Segment Open
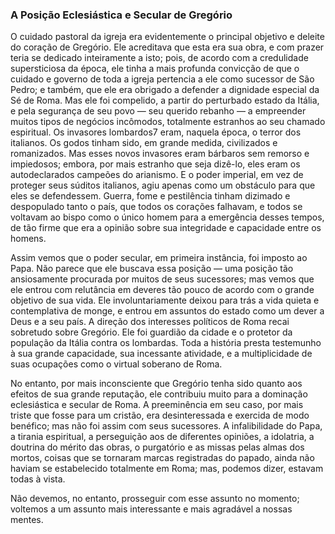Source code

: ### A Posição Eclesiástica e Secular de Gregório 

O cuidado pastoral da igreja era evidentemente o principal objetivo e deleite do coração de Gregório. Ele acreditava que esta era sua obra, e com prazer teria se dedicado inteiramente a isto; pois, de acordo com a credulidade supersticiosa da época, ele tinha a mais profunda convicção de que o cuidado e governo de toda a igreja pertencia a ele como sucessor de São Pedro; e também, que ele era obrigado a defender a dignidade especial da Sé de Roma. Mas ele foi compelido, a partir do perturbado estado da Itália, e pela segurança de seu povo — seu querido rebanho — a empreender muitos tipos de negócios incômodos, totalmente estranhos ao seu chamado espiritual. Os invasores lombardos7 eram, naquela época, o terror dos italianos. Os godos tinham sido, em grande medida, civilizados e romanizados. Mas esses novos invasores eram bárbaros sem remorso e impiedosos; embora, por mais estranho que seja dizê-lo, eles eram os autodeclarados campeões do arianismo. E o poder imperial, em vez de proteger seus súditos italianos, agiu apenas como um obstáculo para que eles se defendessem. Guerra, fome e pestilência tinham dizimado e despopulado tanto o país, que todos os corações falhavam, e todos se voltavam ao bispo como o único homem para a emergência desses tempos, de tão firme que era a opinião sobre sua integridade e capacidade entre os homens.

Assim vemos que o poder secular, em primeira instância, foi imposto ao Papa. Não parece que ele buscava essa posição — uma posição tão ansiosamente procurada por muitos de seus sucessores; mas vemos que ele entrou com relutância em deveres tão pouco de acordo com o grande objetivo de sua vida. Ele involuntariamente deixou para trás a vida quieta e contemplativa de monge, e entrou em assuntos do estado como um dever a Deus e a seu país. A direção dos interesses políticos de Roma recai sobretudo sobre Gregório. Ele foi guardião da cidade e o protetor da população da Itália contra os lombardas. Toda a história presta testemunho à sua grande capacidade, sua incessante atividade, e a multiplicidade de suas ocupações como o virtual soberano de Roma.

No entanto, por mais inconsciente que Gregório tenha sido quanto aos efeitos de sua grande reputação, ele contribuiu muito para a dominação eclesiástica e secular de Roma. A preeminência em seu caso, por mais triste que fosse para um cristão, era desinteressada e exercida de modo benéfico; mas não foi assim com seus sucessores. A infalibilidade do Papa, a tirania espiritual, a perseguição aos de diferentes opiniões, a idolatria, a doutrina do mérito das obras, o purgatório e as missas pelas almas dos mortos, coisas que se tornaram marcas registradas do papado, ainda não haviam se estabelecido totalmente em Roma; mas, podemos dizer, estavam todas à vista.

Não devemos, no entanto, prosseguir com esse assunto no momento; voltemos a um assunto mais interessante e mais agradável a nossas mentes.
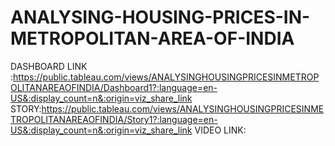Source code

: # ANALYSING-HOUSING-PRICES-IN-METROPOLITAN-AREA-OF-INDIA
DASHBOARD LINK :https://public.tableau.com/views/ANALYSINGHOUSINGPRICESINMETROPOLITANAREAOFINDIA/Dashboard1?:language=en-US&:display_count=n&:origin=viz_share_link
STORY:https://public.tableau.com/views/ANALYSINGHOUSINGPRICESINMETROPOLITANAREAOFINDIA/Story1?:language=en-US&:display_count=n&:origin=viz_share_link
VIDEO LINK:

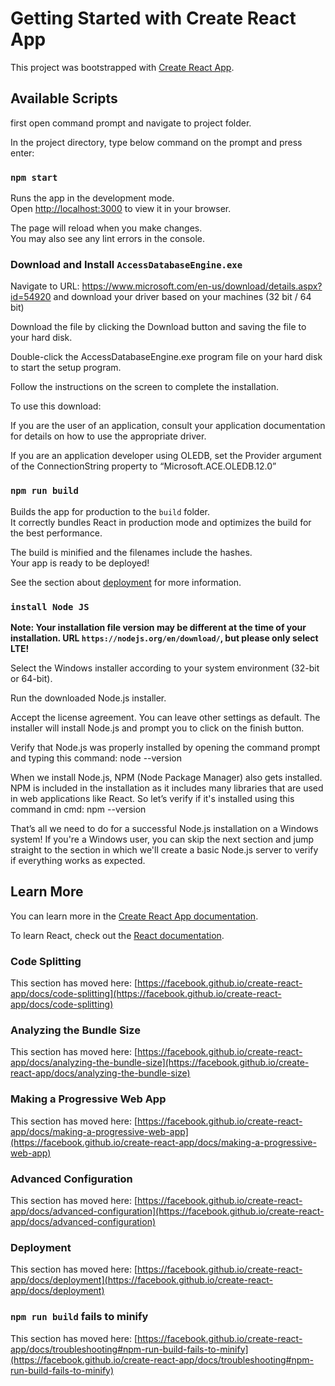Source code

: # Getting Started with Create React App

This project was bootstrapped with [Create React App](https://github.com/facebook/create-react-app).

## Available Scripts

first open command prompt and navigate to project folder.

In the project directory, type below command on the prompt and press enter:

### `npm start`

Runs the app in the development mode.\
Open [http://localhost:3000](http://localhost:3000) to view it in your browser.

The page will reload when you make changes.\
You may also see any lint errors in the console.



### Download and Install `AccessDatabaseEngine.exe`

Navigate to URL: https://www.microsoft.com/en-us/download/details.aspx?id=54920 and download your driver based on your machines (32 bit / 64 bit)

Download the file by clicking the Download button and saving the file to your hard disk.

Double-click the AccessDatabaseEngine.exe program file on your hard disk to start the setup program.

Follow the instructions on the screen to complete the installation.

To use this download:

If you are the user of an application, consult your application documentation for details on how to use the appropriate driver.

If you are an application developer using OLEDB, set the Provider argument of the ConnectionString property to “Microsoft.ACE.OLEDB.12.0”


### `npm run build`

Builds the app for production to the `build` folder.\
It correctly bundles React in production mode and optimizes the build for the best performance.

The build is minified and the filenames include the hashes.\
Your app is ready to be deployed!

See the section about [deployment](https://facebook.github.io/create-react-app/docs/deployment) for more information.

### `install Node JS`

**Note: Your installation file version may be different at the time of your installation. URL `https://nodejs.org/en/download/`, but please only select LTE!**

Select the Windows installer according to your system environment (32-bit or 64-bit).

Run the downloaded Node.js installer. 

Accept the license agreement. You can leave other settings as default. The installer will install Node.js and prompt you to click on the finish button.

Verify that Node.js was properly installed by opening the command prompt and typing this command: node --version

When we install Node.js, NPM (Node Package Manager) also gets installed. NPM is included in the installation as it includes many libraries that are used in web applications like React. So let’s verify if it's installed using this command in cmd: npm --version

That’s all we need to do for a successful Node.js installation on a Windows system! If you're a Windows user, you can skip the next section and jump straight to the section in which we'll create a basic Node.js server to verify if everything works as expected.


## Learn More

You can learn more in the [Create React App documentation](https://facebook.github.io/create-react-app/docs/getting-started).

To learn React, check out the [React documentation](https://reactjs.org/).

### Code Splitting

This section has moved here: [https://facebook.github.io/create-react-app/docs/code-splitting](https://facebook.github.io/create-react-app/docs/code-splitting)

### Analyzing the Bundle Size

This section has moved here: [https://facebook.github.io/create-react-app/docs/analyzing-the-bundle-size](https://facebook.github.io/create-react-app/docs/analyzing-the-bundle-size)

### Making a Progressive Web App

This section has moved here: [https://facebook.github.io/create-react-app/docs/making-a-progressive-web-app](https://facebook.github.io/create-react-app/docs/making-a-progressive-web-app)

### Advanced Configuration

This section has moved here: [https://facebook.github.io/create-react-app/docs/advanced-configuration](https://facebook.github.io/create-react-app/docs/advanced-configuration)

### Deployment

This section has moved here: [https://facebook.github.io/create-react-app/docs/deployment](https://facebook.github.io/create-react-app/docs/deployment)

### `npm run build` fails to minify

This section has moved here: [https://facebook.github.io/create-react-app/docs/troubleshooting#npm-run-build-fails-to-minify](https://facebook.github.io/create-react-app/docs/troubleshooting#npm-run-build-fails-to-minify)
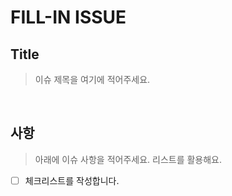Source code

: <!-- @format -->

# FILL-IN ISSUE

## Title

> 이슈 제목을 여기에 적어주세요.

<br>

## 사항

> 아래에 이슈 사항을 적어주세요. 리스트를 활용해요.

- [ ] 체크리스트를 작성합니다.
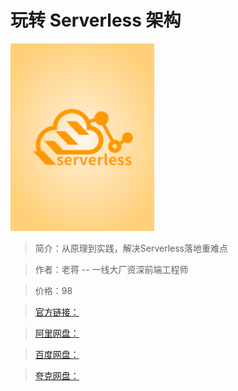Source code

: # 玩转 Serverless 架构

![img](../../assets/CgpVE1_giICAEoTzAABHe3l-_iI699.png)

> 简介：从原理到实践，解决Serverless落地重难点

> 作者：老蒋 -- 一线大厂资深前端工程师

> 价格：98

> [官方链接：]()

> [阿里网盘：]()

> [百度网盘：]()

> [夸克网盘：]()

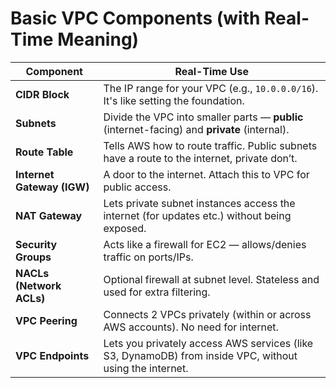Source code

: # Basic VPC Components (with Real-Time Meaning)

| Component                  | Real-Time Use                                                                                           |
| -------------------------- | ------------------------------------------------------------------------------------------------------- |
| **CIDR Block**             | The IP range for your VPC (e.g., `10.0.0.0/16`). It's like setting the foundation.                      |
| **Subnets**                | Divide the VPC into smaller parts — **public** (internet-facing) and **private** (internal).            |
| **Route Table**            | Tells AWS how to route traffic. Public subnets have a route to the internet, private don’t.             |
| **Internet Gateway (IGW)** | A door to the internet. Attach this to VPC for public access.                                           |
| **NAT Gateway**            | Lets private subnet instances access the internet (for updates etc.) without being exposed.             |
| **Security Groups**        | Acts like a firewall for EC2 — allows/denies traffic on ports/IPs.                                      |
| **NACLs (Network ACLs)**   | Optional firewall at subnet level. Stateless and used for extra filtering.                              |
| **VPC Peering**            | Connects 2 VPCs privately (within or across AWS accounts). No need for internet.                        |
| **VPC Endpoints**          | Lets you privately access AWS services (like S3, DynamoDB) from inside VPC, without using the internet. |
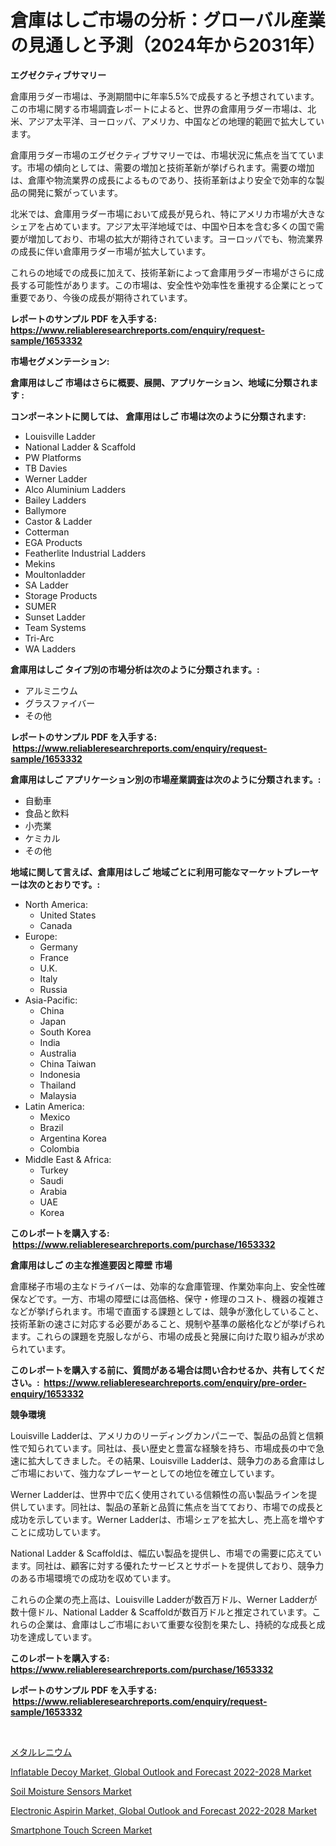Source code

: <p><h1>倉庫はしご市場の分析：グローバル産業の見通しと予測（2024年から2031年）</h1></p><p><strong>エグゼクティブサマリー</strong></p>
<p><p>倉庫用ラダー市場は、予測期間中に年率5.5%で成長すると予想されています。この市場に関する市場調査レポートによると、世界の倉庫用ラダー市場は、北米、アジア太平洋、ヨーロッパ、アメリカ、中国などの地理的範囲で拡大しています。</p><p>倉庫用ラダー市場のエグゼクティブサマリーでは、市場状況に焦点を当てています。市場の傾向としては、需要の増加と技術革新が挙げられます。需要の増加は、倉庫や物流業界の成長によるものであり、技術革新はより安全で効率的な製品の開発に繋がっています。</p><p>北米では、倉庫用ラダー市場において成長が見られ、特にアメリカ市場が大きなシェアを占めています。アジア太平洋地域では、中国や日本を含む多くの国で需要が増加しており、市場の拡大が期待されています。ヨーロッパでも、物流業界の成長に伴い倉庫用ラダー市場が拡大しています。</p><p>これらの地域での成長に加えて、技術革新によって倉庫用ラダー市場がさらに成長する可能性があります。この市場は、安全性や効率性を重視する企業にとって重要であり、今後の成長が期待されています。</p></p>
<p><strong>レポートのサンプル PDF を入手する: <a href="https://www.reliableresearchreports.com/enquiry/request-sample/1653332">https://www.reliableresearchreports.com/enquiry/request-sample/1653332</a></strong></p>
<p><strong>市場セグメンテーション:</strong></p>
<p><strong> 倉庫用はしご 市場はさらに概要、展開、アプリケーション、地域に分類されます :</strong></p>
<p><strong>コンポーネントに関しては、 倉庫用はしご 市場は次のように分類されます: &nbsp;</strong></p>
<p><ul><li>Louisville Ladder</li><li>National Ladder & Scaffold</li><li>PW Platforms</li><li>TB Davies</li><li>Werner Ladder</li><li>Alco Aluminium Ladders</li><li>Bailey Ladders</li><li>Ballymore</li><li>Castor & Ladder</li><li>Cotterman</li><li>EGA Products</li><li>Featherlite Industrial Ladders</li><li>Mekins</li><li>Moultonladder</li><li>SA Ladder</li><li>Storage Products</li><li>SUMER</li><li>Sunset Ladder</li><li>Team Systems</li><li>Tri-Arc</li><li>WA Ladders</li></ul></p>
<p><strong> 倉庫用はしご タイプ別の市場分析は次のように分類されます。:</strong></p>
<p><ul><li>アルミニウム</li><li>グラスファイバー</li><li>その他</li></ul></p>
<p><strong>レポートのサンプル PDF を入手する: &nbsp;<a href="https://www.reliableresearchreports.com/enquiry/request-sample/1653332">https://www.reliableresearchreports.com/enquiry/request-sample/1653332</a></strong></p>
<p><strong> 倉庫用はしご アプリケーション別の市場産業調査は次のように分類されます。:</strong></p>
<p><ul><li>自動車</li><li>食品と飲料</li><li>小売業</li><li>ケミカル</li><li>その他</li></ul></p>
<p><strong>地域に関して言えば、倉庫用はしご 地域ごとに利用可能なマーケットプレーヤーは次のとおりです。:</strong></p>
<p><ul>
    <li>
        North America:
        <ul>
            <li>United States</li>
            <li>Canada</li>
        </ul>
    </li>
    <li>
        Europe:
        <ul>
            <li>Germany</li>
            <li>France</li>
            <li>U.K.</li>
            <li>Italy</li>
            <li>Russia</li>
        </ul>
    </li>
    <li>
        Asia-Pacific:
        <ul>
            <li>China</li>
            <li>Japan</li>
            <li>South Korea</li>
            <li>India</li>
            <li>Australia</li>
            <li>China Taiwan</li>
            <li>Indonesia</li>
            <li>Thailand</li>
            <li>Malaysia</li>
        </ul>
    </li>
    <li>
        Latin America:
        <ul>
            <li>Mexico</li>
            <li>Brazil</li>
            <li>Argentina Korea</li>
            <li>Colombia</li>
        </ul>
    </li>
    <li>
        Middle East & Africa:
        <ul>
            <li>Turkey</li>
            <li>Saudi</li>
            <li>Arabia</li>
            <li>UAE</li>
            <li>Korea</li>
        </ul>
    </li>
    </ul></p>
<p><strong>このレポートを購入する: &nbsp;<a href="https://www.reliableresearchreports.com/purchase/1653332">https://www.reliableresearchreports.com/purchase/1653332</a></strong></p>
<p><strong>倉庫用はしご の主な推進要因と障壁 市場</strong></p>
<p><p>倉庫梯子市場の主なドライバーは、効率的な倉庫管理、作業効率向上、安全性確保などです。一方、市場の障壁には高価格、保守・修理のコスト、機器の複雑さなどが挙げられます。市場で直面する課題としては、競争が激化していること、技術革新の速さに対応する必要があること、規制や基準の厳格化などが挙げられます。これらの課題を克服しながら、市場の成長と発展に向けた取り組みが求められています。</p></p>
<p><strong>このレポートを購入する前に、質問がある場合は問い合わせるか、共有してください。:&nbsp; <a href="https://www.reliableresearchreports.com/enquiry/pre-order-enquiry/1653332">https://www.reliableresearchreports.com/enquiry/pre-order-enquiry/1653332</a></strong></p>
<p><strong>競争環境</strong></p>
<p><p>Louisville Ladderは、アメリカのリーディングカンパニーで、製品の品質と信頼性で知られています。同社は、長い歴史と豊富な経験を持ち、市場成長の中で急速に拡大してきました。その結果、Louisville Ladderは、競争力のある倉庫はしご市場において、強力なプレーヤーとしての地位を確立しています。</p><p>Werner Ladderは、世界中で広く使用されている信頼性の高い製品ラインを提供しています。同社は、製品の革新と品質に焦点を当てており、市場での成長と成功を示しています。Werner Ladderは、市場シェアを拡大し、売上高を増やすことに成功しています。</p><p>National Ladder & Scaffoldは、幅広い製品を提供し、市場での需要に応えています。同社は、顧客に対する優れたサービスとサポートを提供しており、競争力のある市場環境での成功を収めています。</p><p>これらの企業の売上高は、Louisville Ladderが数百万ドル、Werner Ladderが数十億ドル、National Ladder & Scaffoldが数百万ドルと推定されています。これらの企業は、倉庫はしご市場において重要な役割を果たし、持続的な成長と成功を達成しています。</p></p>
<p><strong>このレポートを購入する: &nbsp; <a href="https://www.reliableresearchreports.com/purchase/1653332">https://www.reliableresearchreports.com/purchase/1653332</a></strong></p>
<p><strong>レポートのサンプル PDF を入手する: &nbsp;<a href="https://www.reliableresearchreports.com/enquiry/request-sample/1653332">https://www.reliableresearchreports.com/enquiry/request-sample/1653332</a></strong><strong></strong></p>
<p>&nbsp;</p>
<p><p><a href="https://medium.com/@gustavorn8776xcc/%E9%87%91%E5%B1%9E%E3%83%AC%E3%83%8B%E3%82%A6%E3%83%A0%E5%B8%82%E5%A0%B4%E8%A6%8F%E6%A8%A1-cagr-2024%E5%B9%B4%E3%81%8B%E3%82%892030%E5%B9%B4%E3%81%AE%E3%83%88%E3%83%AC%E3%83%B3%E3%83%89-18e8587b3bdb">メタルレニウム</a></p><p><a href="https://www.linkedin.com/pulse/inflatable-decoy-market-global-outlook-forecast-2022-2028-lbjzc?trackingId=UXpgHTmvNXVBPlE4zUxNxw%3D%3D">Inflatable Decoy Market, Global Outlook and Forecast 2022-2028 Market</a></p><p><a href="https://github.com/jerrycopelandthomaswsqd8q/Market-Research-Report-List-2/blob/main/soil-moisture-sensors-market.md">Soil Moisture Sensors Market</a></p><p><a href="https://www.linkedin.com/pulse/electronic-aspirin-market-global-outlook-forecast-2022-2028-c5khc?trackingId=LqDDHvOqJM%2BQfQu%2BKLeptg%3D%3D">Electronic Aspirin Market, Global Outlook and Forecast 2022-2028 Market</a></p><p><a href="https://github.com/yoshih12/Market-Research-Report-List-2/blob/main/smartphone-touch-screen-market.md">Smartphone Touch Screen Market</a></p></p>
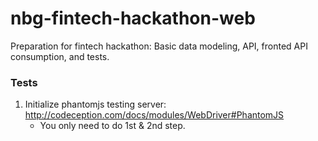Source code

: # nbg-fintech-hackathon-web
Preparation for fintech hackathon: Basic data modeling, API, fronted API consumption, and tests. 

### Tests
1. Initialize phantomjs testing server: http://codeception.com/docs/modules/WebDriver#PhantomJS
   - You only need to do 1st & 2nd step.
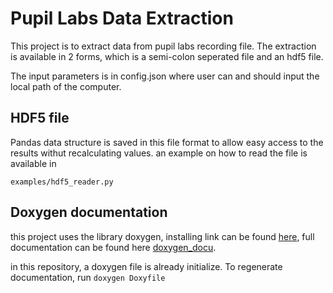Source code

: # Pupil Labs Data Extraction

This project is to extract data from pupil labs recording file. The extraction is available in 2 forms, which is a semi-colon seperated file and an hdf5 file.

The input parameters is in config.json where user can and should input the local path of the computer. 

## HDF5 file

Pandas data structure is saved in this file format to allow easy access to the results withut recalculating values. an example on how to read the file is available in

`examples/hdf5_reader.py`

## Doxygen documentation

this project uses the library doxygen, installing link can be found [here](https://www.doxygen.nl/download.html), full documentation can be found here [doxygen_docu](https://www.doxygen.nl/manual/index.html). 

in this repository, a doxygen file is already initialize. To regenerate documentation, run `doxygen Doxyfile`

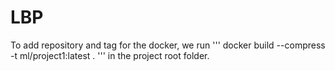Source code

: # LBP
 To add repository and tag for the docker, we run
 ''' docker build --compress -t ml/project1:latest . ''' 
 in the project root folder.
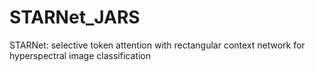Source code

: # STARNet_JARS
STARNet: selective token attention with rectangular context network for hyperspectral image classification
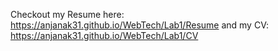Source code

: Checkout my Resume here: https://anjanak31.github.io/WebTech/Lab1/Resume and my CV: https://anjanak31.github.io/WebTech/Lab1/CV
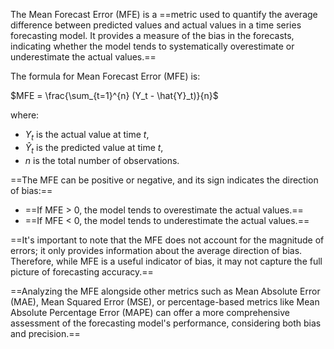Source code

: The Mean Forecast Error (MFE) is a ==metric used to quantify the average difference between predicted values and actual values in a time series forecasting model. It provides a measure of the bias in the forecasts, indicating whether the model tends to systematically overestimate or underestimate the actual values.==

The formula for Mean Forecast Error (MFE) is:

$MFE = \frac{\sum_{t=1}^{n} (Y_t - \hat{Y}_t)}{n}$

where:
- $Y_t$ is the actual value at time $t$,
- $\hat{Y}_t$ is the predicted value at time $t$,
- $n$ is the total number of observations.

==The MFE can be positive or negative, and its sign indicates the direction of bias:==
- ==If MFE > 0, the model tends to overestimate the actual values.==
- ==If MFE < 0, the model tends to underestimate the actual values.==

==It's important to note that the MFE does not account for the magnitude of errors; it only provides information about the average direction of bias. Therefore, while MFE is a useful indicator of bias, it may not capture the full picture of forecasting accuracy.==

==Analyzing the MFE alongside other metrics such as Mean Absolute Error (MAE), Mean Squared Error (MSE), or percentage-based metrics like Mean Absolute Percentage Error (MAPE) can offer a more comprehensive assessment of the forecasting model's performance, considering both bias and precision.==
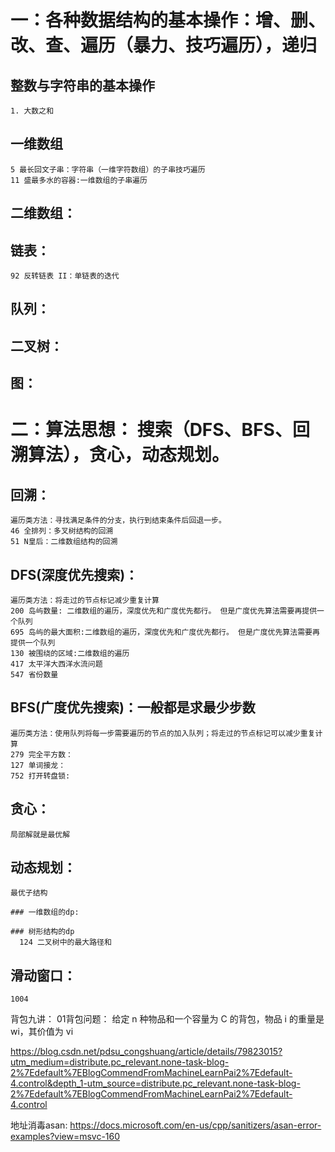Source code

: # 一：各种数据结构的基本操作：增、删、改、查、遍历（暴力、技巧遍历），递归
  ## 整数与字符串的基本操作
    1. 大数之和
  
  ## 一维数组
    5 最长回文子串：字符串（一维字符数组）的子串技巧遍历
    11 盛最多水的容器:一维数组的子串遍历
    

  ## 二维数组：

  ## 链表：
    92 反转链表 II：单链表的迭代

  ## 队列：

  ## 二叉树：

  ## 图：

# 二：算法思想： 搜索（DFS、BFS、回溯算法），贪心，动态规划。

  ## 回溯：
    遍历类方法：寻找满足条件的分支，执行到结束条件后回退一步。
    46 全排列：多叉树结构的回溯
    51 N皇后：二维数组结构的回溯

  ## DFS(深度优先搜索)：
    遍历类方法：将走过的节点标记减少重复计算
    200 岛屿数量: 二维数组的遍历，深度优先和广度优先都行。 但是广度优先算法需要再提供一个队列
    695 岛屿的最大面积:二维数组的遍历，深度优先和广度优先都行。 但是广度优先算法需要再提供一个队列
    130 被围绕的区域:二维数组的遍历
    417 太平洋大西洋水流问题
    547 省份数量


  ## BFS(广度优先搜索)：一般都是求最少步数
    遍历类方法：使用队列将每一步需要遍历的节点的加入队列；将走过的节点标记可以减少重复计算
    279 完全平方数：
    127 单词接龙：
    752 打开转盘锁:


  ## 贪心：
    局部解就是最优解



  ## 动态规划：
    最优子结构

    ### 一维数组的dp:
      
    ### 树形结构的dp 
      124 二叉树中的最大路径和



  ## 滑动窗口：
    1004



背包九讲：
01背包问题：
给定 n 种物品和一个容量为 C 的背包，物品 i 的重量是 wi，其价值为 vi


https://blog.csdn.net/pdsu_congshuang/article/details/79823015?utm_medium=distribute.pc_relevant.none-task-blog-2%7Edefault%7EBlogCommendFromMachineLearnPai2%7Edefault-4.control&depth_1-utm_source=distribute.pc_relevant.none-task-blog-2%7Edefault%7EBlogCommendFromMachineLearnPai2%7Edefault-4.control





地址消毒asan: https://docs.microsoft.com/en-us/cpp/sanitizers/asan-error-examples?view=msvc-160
Segment Closed
• What you have to do:
Format the data from its beginning through the line containing "O cuidado pastoral" as a JSON list of strings with one string per line, skipping blank lines and leaving out the pictures.

• Task output:
[
  "Source code",
  ": ### A Posição Eclesiástica e Secular de Gregório ",
  "O cuidado pastoral da igreja era evidentemente o principal objetivo e deleite do coração de Gregório. Ele acreditava que esta era sua obra, e com prazer teria se dedicado inteiramente a isto; pois, de acordo com a credulidade supersticiosa da época, ele tinha a mais profunda convicção de que o cuidado e governo de toda a igreja pertencia a ele como sucessor de São Pedro; e também, que ele era obrigado a defender a dignidade especial da Sé de Roma. Mas ele foi compelido, a partir do perturbado estado da Itália, e pela segurança de seu povo — seu querido rebanho — a empreender muitos tipos de negócios incômodos, totalmente estranhos ao seu chamado espiritual. Os invasores lombardos7 eram, naquela época, o terror dos italianos. Os godos tinham sido, em grande medida, civilizados e romanizados. Mas esses novos invasores eram bárbaros sem remorso e impiedosos; embora, por mais estranho que seja dizê-lo, eles eram os autodeclarados campeões do arianismo. E o poder imperial, em vez de proteger seus súditos italianos, agiu apenas como um obstáculo para que eles se defendessem. Guerra, fome e pestilência tinham dizimado e despopulado tanto o país, que todos os corações falhavam, e todos se voltavam ao bispo como o único homem para a emergência desses tempos, de tão firme que era a opinião sobre sua integridade e capacidade entre os homens."
]